• **Try it**: Copy, word for word, the lines below from the one containing "[00:00.000]" up to and including the one containing "41: (399, 190, 0.74)", with pictures left out.

• **Records for processing**:
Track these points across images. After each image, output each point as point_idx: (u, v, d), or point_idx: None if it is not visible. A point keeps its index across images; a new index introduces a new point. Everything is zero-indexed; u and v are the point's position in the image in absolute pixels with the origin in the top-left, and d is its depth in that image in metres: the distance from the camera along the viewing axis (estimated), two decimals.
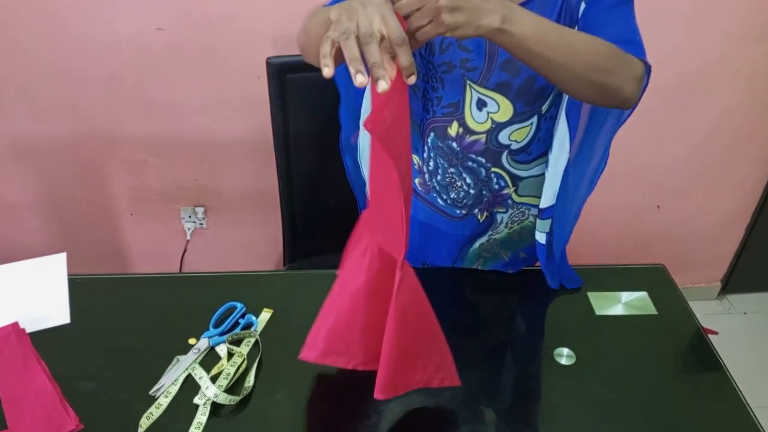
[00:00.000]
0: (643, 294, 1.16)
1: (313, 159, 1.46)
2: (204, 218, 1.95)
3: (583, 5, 0.92)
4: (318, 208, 1.52)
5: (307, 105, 1.38)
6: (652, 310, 1.13)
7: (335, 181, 1.35)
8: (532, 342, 1.08)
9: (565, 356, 1.03)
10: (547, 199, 1.09)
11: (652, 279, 1.21)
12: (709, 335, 1.10)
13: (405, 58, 0.69)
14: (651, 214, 2.08)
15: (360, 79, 0.68)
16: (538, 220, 1.13)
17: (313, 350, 0.93)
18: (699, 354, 1.06)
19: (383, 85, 0.67)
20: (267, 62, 1.33)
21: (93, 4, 1.56)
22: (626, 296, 1.16)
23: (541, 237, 1.14)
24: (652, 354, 1.06)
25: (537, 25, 0.78)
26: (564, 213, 1.11)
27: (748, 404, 0.97)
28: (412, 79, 0.70)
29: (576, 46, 0.81)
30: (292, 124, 1.40)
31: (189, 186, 1.88)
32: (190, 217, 1.94)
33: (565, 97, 1.00)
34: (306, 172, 1.47)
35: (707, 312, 2.25)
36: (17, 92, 1.68)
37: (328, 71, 0.69)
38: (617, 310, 1.13)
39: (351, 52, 0.69)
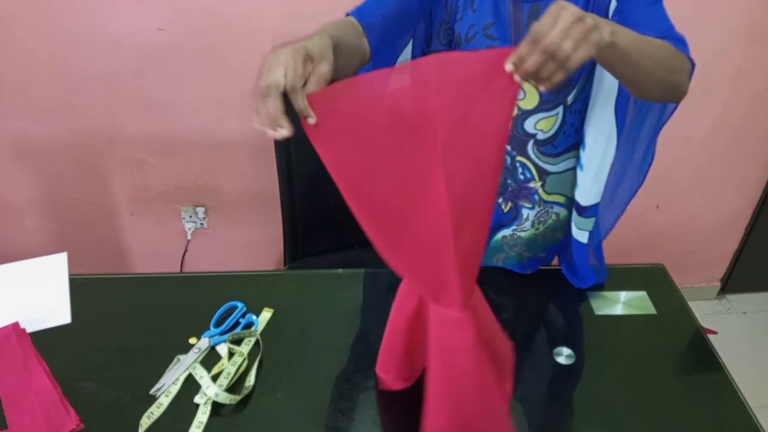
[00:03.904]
0: (643, 294, 1.16)
1: (313, 159, 1.44)
2: (205, 218, 1.95)
3: (614, 3, 0.94)
4: (318, 208, 1.52)
5: None
6: (651, 309, 1.13)
7: None
8: (532, 341, 1.08)
9: (564, 356, 1.04)
10: (593, 196, 1.09)
11: (652, 279, 1.21)
12: (708, 335, 1.10)
13: (295, 103, 0.73)
14: (651, 213, 2.08)
15: (270, 134, 0.74)
16: (578, 218, 1.12)
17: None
18: (698, 354, 1.06)
19: (280, 134, 0.74)
20: None
21: (93, 3, 1.56)
22: (626, 296, 1.16)
23: (582, 236, 1.13)
24: (652, 354, 1.06)
25: (629, 35, 0.78)
26: (600, 209, 1.11)
27: (747, 404, 0.97)
28: (310, 121, 0.74)
29: (655, 51, 0.83)
30: (292, 124, 1.40)
31: (189, 186, 1.88)
32: (190, 217, 1.94)
33: (609, 94, 1.00)
34: (306, 172, 1.47)
35: (707, 312, 2.25)
36: (17, 92, 1.68)
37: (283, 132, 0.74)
38: (617, 309, 1.13)
39: (261, 111, 0.74)
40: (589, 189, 1.09)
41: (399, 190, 0.74)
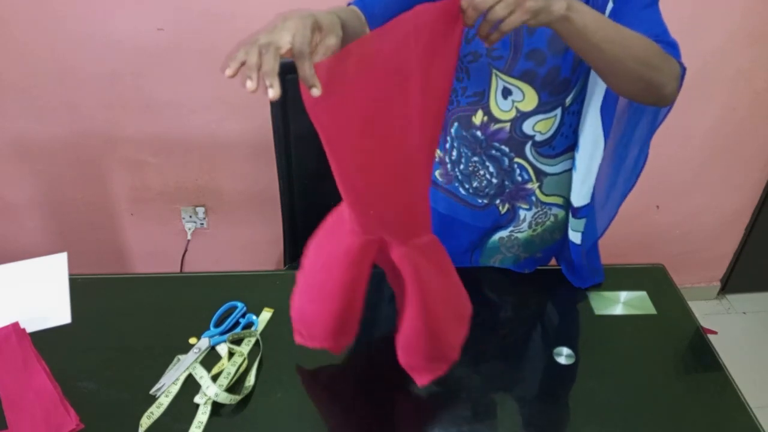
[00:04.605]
0: (643, 294, 1.16)
1: (313, 159, 1.45)
2: (205, 218, 1.95)
3: (610, 5, 0.94)
4: (318, 208, 1.51)
5: None
6: (651, 309, 1.13)
7: (335, 181, 1.35)
8: (532, 341, 1.08)
9: (564, 356, 1.04)
10: (582, 197, 1.09)
11: (652, 279, 1.21)
12: (708, 335, 1.10)
13: (301, 70, 0.67)
14: (651, 214, 2.08)
15: (247, 85, 0.67)
16: (572, 219, 1.13)
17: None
18: (698, 354, 1.06)
19: (271, 93, 0.66)
20: None
21: (93, 3, 1.56)
22: (626, 296, 1.16)
23: (576, 236, 1.14)
24: (652, 354, 1.06)
25: (595, 17, 0.80)
26: (595, 210, 1.12)
27: (747, 404, 0.97)
28: (315, 92, 0.68)
29: (629, 41, 0.83)
30: (292, 124, 1.40)
31: (189, 186, 1.88)
32: (190, 217, 1.94)
33: (599, 96, 1.01)
34: (306, 172, 1.47)
35: (707, 312, 2.25)
36: (17, 92, 1.68)
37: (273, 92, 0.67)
38: (617, 309, 1.13)
39: (249, 59, 0.67)
40: (579, 190, 1.09)
41: (385, 146, 0.77)
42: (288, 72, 1.33)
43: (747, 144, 1.96)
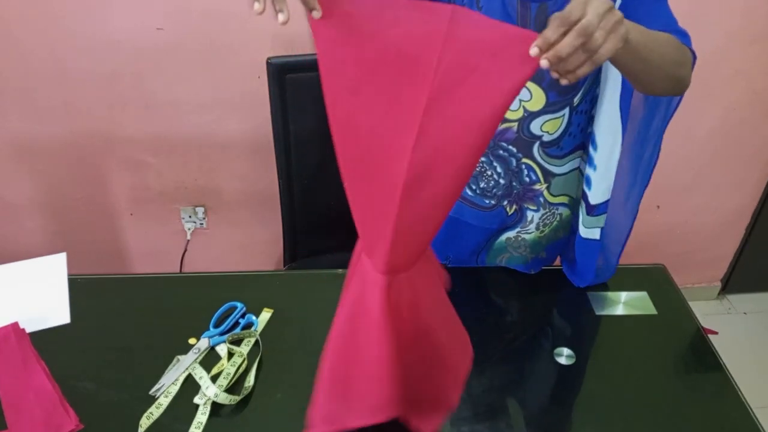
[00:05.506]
0: (643, 294, 1.16)
1: (313, 159, 1.46)
2: (204, 218, 1.95)
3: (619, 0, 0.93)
4: (318, 208, 1.52)
5: (307, 105, 1.38)
6: (652, 310, 1.13)
7: (335, 181, 1.34)
8: (532, 341, 1.08)
9: (565, 356, 1.03)
10: (601, 194, 1.09)
11: (652, 279, 1.21)
12: (709, 335, 1.10)
13: None
14: (651, 213, 2.08)
15: (255, 7, 0.66)
16: (587, 217, 1.12)
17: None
18: (699, 354, 1.06)
19: (281, 17, 0.67)
20: (267, 62, 1.33)
21: (93, 3, 1.56)
22: (626, 296, 1.16)
23: (593, 233, 1.12)
24: (652, 354, 1.06)
25: (639, 30, 0.77)
26: (617, 209, 1.11)
27: (748, 404, 0.97)
28: (315, 14, 0.68)
29: (663, 46, 0.83)
30: (292, 124, 1.40)
31: (189, 186, 1.88)
32: (190, 217, 1.94)
33: (614, 92, 1.00)
34: (306, 172, 1.47)
35: (707, 312, 2.25)
36: (17, 91, 1.68)
37: (282, 17, 0.67)
38: (617, 310, 1.13)
39: None
40: (597, 187, 1.08)
41: (375, 129, 0.71)
42: (288, 71, 1.34)
43: (747, 144, 1.96)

• **Exercise output**:
[00:00.000]
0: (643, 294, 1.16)
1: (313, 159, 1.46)
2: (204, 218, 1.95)
3: (583, 5, 0.92)
4: (318, 208, 1.52)
5: (307, 105, 1.38)
6: (652, 310, 1.13)
7: (335, 181, 1.35)
8: (532, 342, 1.08)
9: (565, 356, 1.03)
10: (547, 199, 1.09)
11: (652, 279, 1.21)
12: (709, 335, 1.10)
13: (405, 58, 0.69)
14: (651, 214, 2.08)
15: (360, 79, 0.68)
16: (538, 220, 1.13)
17: (313, 350, 0.93)
18: (699, 354, 1.06)
19: (383, 85, 0.67)
20: (267, 62, 1.33)
21: (93, 4, 1.56)
22: (626, 296, 1.16)
23: (541, 237, 1.14)
24: (652, 354, 1.06)
25: (537, 25, 0.78)
26: (564, 213, 1.11)
27: (748, 404, 0.97)
28: (412, 79, 0.70)
29: (576, 46, 0.81)
30: (292, 124, 1.40)
31: (189, 186, 1.88)
32: (190, 217, 1.94)
33: (565, 97, 1.00)
34: (306, 172, 1.47)
35: (707, 312, 2.25)
36: (17, 92, 1.68)
37: (328, 71, 0.69)
38: (617, 310, 1.13)
39: (351, 52, 0.69)
[00:03.904]
0: (643, 294, 1.16)
1: (313, 159, 1.44)
2: (205, 218, 1.95)
3: (614, 3, 0.94)
4: (318, 208, 1.52)
5: None
6: (651, 309, 1.13)
7: None
8: (532, 341, 1.08)
9: (564, 356, 1.04)
10: (593, 196, 1.09)
11: (652, 279, 1.21)
12: (708, 335, 1.10)
13: (295, 103, 0.73)
14: (651, 213, 2.08)
15: (270, 134, 0.74)
16: (578, 218, 1.12)
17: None
18: (698, 354, 1.06)
19: (280, 134, 0.74)
20: None
21: (93, 3, 1.56)
22: (626, 296, 1.16)
23: (582, 236, 1.13)
24: (652, 354, 1.06)
25: (629, 35, 0.78)
26: (600, 209, 1.11)
27: (747, 404, 0.97)
28: (310, 121, 0.74)
29: (655, 51, 0.83)
30: (292, 124, 1.40)
31: (189, 186, 1.88)
32: (190, 217, 1.94)
33: (609, 94, 1.00)
34: (306, 172, 1.47)
35: (707, 312, 2.25)
36: (17, 92, 1.68)
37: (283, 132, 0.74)
38: (617, 309, 1.13)
39: (261, 111, 0.74)
40: (589, 189, 1.09)
41: (399, 190, 0.74)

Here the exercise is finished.